Sunday, May 06, 2007

"I Did Not Pan Out"

Home Land by Sam Lipsyte is never going to make one of those Bests Books for Young Adults lists. For one thing, the main character isn't a young adult but a thirty-something.

For another, while the classic theme for young adult novels is "Who am I?" or "Who am I going to be?" the theme of Home Land is "Life sucks and then you die." (Which might be said to be a classic theme of thirty-something novels.)

And, finally, some critics claim that young adult novels must also carry a message of hope. For instance, young men reading King Dork-type books may leave the experience hoping that young women they barely know will offer to perform sexual acts for them. Young women reading The Gossip Girl and her many copiers may be left with the hope that one day they, too, can be nasty bitches with lots of expensive stuff. The message of Home Land is that, nah, none of that stuff is going to happen. And if it does, it's going to be seriously disappointing.
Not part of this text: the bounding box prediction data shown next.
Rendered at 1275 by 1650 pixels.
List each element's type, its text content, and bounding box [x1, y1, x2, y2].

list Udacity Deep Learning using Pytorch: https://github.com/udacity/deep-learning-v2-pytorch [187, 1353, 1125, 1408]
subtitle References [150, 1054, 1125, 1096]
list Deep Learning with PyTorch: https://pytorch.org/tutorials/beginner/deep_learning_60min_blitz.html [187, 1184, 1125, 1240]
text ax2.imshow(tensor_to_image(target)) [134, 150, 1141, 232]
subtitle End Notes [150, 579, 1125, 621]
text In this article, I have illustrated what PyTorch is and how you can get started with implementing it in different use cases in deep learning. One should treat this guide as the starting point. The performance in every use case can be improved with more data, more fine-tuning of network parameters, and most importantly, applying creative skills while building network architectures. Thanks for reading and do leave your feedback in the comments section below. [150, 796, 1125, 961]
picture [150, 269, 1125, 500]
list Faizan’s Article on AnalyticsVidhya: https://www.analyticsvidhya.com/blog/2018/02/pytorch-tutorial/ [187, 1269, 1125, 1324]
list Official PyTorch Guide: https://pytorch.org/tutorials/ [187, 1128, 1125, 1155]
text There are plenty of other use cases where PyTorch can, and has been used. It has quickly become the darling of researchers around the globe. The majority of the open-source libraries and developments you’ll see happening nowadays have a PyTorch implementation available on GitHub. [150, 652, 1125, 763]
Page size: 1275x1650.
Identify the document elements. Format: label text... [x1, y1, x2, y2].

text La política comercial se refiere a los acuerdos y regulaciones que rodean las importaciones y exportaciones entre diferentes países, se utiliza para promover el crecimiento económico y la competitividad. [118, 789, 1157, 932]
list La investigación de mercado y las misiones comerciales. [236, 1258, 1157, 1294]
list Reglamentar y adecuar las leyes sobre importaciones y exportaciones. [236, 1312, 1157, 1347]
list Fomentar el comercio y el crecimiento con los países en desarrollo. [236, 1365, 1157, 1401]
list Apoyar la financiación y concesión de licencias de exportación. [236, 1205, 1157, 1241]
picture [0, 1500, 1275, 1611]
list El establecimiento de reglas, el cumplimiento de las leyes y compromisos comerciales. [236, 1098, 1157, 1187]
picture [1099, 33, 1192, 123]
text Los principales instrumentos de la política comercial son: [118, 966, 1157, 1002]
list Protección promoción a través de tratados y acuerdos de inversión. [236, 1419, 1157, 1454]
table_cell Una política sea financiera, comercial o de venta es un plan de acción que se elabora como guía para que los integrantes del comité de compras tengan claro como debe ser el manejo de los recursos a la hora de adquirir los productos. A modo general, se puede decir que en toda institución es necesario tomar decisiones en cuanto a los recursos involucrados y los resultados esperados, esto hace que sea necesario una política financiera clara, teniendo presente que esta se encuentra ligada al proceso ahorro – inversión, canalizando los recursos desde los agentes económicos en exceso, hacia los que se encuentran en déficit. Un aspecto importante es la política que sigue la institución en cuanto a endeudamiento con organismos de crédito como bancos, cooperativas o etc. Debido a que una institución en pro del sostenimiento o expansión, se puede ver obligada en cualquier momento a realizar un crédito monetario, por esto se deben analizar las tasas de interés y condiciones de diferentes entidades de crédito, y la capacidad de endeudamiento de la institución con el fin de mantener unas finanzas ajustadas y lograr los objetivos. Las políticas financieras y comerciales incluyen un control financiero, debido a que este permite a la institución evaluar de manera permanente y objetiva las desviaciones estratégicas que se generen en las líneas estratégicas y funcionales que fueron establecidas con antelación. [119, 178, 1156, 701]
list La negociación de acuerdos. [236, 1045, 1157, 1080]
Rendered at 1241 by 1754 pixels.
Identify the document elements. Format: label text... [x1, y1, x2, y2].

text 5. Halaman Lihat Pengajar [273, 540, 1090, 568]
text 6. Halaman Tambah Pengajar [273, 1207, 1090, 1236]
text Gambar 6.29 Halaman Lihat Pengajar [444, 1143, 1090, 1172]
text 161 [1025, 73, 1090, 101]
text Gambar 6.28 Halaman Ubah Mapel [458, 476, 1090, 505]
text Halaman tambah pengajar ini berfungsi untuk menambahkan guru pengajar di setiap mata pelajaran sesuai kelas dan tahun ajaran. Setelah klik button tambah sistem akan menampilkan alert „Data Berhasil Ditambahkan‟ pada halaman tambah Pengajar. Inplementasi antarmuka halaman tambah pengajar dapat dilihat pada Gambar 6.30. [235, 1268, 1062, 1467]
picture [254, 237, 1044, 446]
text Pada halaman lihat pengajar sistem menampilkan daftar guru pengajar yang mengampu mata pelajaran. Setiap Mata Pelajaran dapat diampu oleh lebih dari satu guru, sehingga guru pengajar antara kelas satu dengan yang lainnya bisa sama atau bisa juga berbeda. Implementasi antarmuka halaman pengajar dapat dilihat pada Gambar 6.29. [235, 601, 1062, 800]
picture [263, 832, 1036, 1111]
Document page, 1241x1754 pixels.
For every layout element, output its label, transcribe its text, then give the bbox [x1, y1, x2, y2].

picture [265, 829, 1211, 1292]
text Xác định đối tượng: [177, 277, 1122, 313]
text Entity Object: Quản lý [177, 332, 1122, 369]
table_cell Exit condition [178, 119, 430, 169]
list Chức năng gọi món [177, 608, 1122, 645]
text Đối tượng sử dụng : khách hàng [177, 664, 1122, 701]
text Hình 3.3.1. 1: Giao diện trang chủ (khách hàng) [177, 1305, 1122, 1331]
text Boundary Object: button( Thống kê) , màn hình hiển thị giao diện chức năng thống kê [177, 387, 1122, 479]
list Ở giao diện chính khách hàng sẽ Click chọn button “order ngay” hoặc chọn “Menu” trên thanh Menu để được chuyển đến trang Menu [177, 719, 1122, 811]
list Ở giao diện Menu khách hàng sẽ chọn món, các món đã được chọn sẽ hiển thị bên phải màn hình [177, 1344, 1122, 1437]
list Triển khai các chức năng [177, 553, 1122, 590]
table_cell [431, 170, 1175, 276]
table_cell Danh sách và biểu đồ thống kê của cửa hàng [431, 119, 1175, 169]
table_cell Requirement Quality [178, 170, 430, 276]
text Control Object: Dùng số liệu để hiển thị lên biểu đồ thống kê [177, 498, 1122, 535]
But in a weird, twisted way Home Land is sort of the next, logical step for readers of YA. It has an outsider, first-person narrator writing about high school and what happens after high school. It's like YA but older and with lots more drugs and unwholesome sex.

Just how much of an outsider is the adult Lewis Miner? This poor, miserable guy lives on his own only because his mother is dead so he can't live with her. He spends his free time (of which he has quite a bit because he rarely works) writing updates for his high school alumni newsletter. None of these are ever published for what might be called obvious reasons. But he covers all the classic high school stereotypes and what became of them after they headed out into the real world. None of it's pretty. No one comes to a good end.

Which makes a great deal of sense. Have you ever thought of what will become of those girls in the rich-girls-gone-bad stories? Or what about those sad boys who just can't catch a break? YA books are filled with these kids, and we finish them thinking that things are going to turn around for them.

But will they?

Home Land is not a quick read. Lipsyte writes with a rich, sophisticated style and a sly wit. His book is heavily populated with characters I couldn't always keep track of--much as I can't keep track of those girls in bitch posses.

Teens probably don't need to be exposed to this kind of stuff. They'll find out about life soon enough on their own. Plus some of the sexual content is what might be described as unsavory. I don't want to be accused of not warning you. But that mystery age group between 18 and, say, 24 might suck this up and say, "Yes! Yes! This is exactly how life is!"

I like reading a book like Home Land once in a while, myself. I can't make a habit of it, though, because my insurance isn't so good that I can afford to stay on anti-depressants for any length of time.